What the task asks: Given the records underneath, please repeat exactly the lines from the line with "right back paw: (120, 257)" through the line with "nose: (65, 170)", passing over any picture.

(Landmark coordinate records)
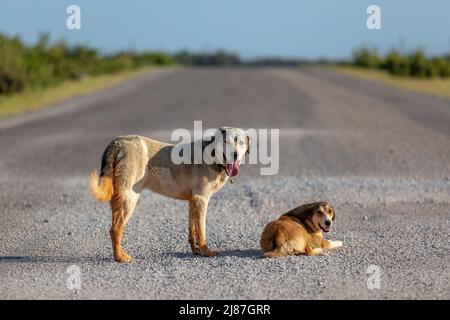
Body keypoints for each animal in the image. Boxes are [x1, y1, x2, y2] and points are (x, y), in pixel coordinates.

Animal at [88, 126, 250, 262]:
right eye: (226, 142)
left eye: (241, 143)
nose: (235, 155)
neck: (212, 155)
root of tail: (117, 142)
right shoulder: (201, 199)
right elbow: (201, 231)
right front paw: (206, 252)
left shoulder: (193, 201)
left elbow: (193, 230)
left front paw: (195, 250)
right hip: (129, 198)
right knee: (116, 229)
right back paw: (120, 257)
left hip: (119, 196)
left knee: (113, 228)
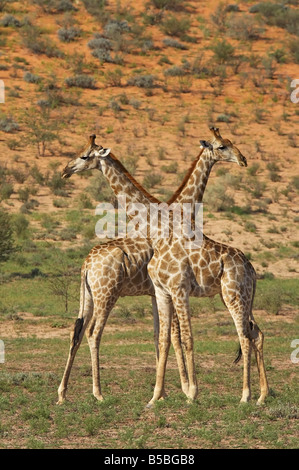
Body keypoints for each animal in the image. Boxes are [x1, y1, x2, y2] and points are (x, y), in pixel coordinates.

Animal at [56, 129, 270, 408]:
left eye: (84, 156)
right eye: (223, 146)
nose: (65, 170)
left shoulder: (170, 290)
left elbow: (173, 338)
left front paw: (180, 391)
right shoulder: (162, 291)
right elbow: (170, 338)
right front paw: (173, 392)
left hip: (231, 296)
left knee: (248, 335)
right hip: (104, 294)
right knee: (88, 333)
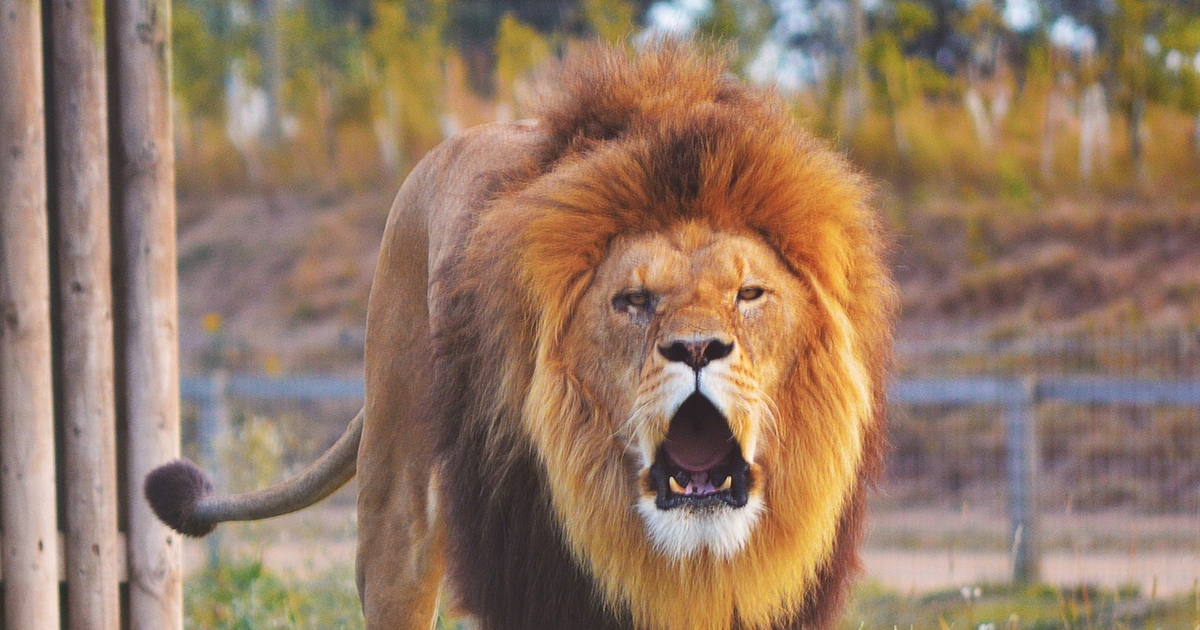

Your solution:
right back paw: (120, 257)
left hip: (119, 196)
left knee: (113, 228)
Body keypoints for each animal in the image. Boxes are [x1, y1, x2, y2] and points are (x, y), in pixel coordinates.

Animal at [56, 129, 270, 408]:
left eye: (84, 156)
right eye: (223, 146)
nose: (65, 170)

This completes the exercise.